Strange how the Kindle edition has a 5-star rating shown, but the paperback right above shows nothing.

Also, my article with my experience in self-publishing has been posted on Medium if anyone is interested. My Medium link is under my portfolio. It is an 11 minute read so it is pretty long.

Mathematics and Messages

September 2018

Dearest Amazon (KDP),

My readers reaching out do not match the sales statistics with Amazon. I also want my one paperback review added back and my paperback reviews on the first page of my SERP. We are both making shit for money on this. The one difference is, you have a LOT more than me. Honest data and integrity are all I ask for. I’ve been a customer for years. If someone had any guts, they would contact me to work something out. I’d sell the Kindle version to you outright. The paperback matters to me. I know you read my blogs. You know how to contact me.

Really, no activity in 10 days? Come on now. Don’t discount me. I’m attracting visitors reading what I have to say about you. After all, it is the WORLD WIDE WEB.

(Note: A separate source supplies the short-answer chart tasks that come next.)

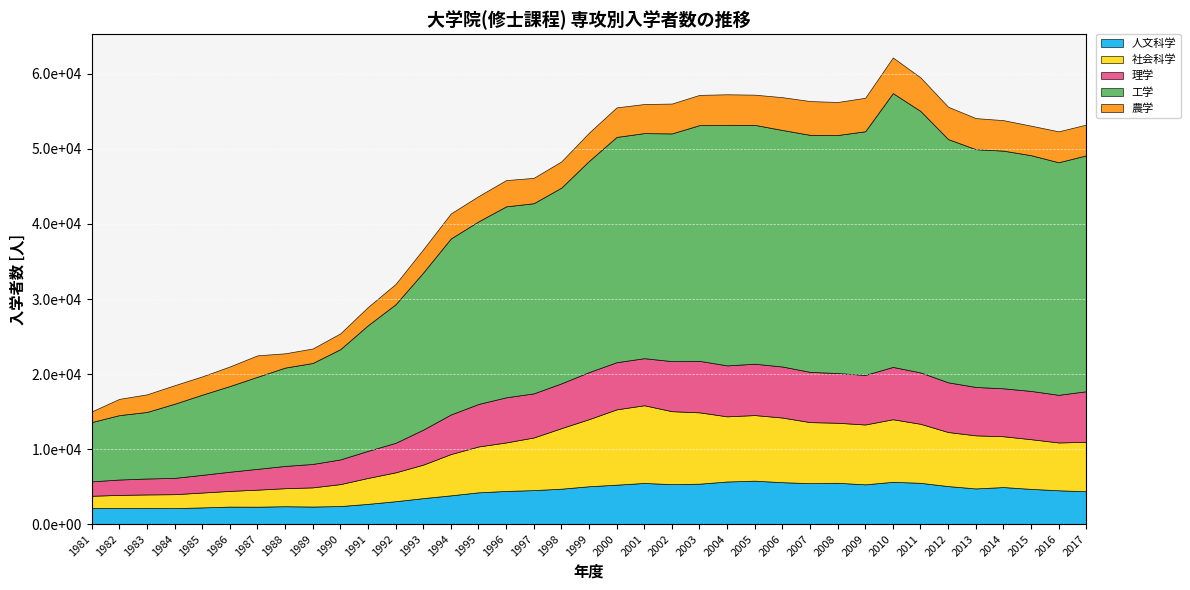

What is the smallest value displayed?

1419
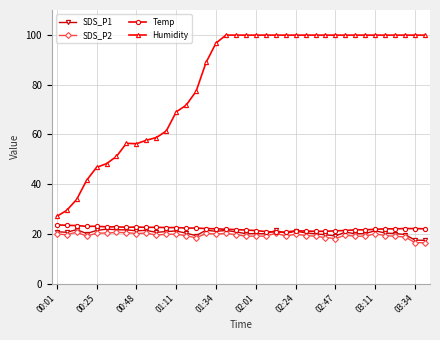

Which series has the largest range (max minus min)?

Humidity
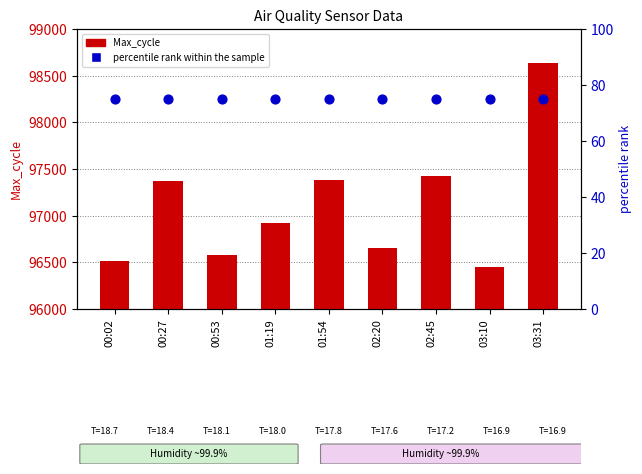

Which series has the largest Y range (max minus min)?

Max_cycle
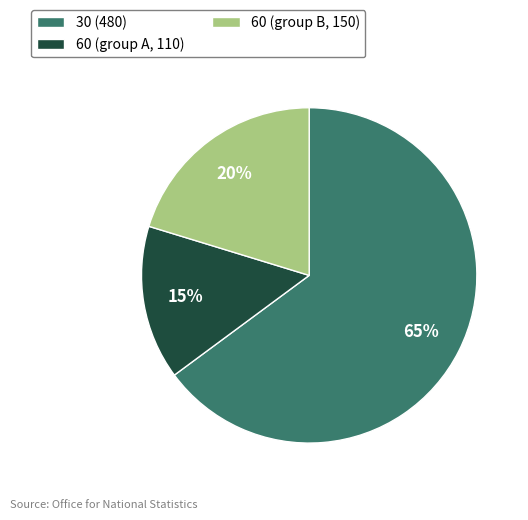

To the nearest percent, what portion does 60 (group B, 150) represent?

20%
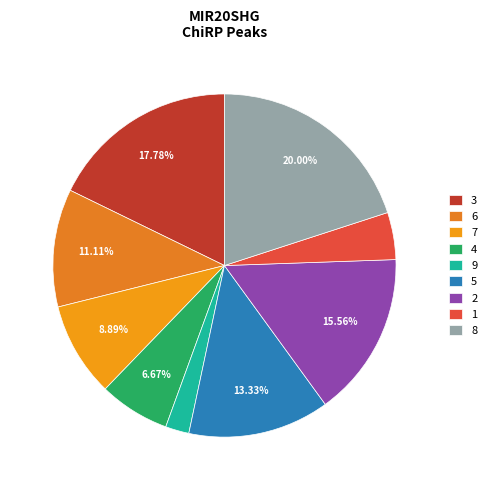

Which slice is the smallest?

9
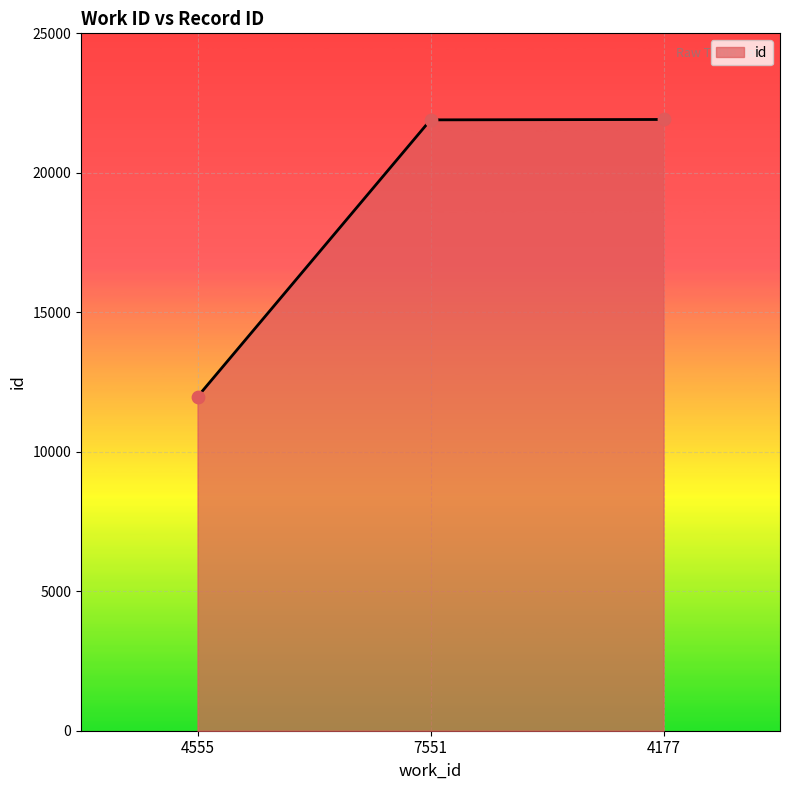

What is the change in value from 4555 to 4177?

+9941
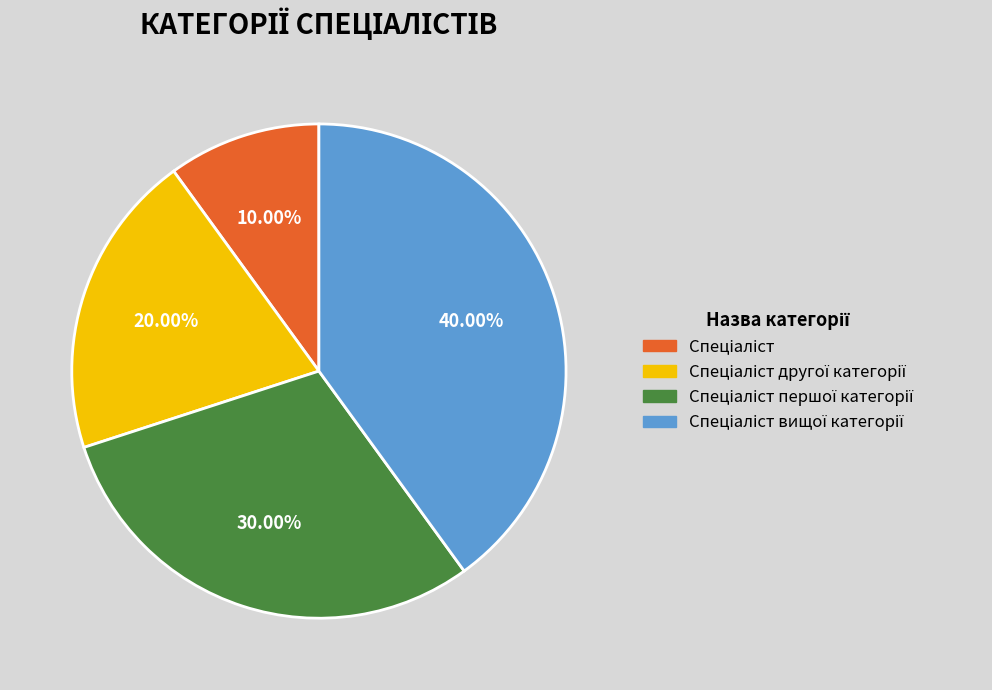

Does any single category account for the majority?

No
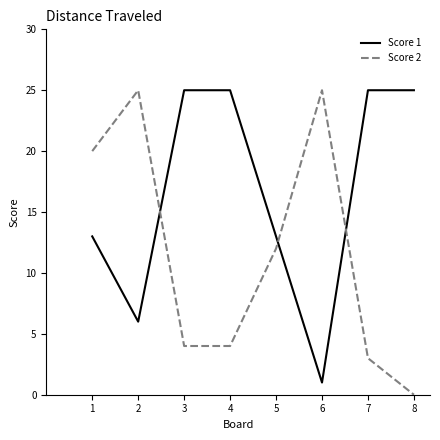

At which category is the sum across all series the highest?

1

Also the video tutorials are awful, along with the community. NotJohn is Notsignificant. With the videos, if I wanted to listen to stuttered audio, I’d get a scratched album out and play it. Play and promote a more positive role please.

xoxo

Your favorite indie author.

Melissa Ann Meade

Surrendering to the Sham

11.12.18

I turned expanded distribution on for all of my books because I didn’t get paid to write anything (well besides college papers) until this year. Not like it is generating a boatload of money anyways.

It has been three months and Amazon continues to disregard me. Nothing is going to change and I don’t know what more I can do. I have other things to focus on. They don’t want to see they are broken and it is not my problem. I tried, but like they say, “ignorance is bliss.”

Conforming to the Capitalists

I just turned on expanded distribution for my books. Let them profit off of me. I know I have integrity and the book is good. May as well, help the economy. I have other things to concern myself with,

Maybe other sellers will actually report the sales. We will see. Wonder how fast the vultures will descend and feast on it? Raising the price as I get under $2.00/book.

I am humble and can stretch the $2 so I am going to let the good times roll!